### Work instructions
Reproduce the following rows verbatim, beginning at the line containing "scientific name: Myristica fragrans" and stopping after the line containing "state / province: San Salvador".

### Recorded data

+++

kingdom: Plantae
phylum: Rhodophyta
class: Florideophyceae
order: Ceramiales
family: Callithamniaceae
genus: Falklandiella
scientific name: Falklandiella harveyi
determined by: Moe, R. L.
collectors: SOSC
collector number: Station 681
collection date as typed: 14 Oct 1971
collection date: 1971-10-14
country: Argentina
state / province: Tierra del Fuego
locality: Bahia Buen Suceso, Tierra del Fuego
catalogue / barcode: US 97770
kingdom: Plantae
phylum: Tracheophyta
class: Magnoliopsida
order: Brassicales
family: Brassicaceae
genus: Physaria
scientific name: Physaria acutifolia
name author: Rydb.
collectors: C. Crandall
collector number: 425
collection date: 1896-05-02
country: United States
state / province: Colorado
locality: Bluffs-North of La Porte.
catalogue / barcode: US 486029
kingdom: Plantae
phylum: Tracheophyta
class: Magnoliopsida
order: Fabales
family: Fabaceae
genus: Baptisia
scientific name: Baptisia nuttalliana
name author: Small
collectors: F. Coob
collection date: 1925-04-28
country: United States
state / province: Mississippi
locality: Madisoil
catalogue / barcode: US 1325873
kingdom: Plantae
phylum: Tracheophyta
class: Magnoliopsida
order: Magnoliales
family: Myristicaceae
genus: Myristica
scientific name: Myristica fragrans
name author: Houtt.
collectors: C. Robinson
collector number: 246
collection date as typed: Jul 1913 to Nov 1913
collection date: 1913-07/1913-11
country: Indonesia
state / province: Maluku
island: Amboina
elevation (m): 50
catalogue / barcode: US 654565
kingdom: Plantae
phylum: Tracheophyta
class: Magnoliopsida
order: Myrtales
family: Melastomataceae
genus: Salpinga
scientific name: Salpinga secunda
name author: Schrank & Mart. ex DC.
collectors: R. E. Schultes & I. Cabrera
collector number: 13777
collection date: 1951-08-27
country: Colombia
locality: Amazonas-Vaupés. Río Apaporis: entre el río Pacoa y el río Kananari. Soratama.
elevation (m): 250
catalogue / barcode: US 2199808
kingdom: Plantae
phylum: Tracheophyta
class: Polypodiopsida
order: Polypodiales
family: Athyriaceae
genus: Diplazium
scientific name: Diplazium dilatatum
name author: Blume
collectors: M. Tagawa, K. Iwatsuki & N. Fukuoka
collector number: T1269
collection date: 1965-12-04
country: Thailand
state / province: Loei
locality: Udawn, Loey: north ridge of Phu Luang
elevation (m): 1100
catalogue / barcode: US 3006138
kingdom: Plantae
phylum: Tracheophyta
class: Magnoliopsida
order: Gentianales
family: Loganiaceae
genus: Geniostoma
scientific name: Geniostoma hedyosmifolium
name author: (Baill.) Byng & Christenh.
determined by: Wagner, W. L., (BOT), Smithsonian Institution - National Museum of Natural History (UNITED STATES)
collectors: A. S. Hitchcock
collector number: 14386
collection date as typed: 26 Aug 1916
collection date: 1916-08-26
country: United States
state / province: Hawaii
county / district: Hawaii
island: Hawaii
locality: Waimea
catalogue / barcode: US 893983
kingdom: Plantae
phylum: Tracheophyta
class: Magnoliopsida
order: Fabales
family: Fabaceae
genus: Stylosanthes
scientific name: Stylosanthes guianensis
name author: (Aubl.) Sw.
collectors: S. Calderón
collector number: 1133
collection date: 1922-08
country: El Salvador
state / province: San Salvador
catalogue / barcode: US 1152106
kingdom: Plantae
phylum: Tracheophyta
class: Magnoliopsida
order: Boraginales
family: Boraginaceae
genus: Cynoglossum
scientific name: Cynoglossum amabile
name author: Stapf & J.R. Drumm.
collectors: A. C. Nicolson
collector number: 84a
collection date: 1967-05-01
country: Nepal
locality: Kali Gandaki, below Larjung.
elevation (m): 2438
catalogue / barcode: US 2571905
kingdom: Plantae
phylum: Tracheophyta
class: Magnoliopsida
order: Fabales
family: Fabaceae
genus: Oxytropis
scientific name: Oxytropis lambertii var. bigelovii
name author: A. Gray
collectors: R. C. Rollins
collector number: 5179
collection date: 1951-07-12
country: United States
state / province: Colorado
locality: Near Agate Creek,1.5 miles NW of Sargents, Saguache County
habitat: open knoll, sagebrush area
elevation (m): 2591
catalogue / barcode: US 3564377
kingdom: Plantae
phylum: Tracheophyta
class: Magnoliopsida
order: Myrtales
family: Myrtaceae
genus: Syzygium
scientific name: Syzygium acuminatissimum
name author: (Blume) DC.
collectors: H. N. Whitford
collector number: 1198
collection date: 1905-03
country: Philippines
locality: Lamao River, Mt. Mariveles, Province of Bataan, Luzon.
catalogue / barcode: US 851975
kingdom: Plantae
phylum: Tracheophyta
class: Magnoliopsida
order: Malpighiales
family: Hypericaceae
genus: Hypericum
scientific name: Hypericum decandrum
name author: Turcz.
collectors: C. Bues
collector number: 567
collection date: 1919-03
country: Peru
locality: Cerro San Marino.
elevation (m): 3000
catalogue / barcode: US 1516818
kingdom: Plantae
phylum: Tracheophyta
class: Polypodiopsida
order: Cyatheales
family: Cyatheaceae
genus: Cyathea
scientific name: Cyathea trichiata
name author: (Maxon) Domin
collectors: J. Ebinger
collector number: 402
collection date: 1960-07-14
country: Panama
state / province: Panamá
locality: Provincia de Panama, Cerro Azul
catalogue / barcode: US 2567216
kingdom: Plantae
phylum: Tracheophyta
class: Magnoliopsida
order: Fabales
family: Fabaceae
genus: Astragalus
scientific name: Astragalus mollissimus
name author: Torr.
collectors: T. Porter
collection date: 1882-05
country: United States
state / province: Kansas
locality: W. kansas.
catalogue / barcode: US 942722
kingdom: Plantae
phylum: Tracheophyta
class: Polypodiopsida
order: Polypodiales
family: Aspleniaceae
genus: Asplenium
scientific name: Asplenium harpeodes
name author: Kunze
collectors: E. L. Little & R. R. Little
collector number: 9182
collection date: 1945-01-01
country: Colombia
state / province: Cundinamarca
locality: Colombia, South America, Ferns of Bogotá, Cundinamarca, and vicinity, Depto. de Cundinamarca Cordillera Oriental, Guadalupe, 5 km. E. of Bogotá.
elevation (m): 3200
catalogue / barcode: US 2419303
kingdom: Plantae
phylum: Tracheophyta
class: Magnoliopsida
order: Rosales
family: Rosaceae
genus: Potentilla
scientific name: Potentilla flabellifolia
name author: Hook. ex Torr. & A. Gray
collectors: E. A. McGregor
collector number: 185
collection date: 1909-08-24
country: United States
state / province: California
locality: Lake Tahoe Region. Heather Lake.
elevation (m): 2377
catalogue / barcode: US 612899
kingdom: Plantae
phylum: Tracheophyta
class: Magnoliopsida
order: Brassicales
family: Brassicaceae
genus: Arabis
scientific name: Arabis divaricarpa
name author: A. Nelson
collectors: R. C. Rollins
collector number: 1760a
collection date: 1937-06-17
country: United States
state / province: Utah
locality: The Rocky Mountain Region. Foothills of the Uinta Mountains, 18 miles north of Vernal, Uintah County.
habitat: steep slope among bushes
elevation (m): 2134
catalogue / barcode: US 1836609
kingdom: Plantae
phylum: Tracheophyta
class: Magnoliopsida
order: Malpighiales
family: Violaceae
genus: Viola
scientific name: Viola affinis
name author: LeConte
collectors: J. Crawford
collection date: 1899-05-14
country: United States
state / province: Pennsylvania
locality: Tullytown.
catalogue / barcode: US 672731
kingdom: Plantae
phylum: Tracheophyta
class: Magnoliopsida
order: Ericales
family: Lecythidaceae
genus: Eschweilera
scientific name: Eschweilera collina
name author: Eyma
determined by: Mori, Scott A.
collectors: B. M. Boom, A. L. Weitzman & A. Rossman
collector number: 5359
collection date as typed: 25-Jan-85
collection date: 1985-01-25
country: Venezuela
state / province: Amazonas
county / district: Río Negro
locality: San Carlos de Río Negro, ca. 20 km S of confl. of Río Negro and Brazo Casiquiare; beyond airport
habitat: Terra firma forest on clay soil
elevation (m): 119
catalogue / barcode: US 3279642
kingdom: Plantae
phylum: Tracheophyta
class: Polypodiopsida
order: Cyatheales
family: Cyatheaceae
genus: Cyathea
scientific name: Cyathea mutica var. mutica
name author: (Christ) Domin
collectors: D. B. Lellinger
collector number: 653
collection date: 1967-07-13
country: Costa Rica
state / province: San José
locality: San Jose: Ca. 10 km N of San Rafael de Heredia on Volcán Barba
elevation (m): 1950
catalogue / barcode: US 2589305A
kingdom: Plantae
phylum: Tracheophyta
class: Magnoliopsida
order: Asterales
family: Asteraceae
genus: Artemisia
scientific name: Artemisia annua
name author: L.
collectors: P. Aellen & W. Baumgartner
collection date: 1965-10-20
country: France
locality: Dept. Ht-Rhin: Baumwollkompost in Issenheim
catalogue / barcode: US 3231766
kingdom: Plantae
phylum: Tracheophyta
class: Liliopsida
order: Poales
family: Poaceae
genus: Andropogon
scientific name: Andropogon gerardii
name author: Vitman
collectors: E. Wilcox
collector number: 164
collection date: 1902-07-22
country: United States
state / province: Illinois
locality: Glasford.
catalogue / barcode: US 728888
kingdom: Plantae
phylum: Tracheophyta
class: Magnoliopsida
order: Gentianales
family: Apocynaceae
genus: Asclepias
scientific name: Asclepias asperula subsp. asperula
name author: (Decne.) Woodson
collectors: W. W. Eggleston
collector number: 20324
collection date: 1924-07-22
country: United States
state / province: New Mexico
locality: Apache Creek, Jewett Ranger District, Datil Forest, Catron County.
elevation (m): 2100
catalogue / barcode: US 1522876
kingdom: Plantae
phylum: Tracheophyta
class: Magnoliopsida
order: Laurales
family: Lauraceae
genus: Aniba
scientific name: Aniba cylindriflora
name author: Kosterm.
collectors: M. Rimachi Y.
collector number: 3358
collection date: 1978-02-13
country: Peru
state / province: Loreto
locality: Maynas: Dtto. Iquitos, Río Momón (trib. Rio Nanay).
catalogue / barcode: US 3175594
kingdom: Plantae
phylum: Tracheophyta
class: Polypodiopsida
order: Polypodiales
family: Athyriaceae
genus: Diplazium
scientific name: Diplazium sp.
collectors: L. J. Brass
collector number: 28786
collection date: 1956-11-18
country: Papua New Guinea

+++

### Response
scientific name: Myristica fragrans
name author: Houtt.
collectors: C. Robinson
collector number: 246
collection date as typed: Jul 1913 to Nov 1913
collection date: 1913-07/1913-11
country: Indonesia
state / province: Maluku
island: Amboina
elevation (m): 50
catalogue / barcode: US 654565
kingdom: Plantae
phylum: Tracheophyta
class: Magnoliopsida
order: Myrtales
family: Melastomataceae
genus: Salpinga
scientific name: Salpinga secunda
name author: Schrank & Mart. ex DC.
collectors: R. E. Schultes & I. Cabrera
collector number: 13777
collection date: 1951-08-27
country: Colombia
locality: Amazonas-Vaupés. Río Apaporis: entre el río Pacoa y el río Kananari. Soratama.
elevation (m): 250
catalogue / barcode: US 2199808
kingdom: Plantae
phylum: Tracheophyta
class: Polypodiopsida
order: Polypodiales
family: Athyriaceae
genus: Diplazium
scientific name: Diplazium dilatatum
name author: Blume
collectors: M. Tagawa, K. Iwatsuki & N. Fukuoka
collector number: T1269
collection date: 1965-12-04
country: Thailand
state / province: Loei
locality: Udawn, Loey: north ridge of Phu Luang
elevation (m): 1100
catalogue / barcode: US 3006138
kingdom: Plantae
phylum: Tracheophyta
class: Magnoliopsida
order: Gentianales
family: Loganiaceae
genus: Geniostoma
scientific name: Geniostoma hedyosmifolium
name author: (Baill.) Byng & Christenh.
determined by: Wagner, W. L., (BOT), Smithsonian Institution - National Museum of Natural History (UNITED STATES)
collectors: A. S. Hitchcock
collector number: 14386
collection date as typed: 26 Aug 1916
collection date: 1916-08-26
country: United States
state / province: Hawaii
county / district: Hawaii
island: Hawaii
locality: Waimea
catalogue / barcode: US 893983
kingdom: Plantae
phylum: Tracheophyta
class: Magnoliopsida
order: Fabales
family: Fabaceae
genus: Stylosanthes
scientific name: Stylosanthes guianensis
name author: (Aubl.) Sw.
collectors: S. Calderón
collector number: 1133
collection date: 1922-08
country: El Salvador
state / province: San Salvador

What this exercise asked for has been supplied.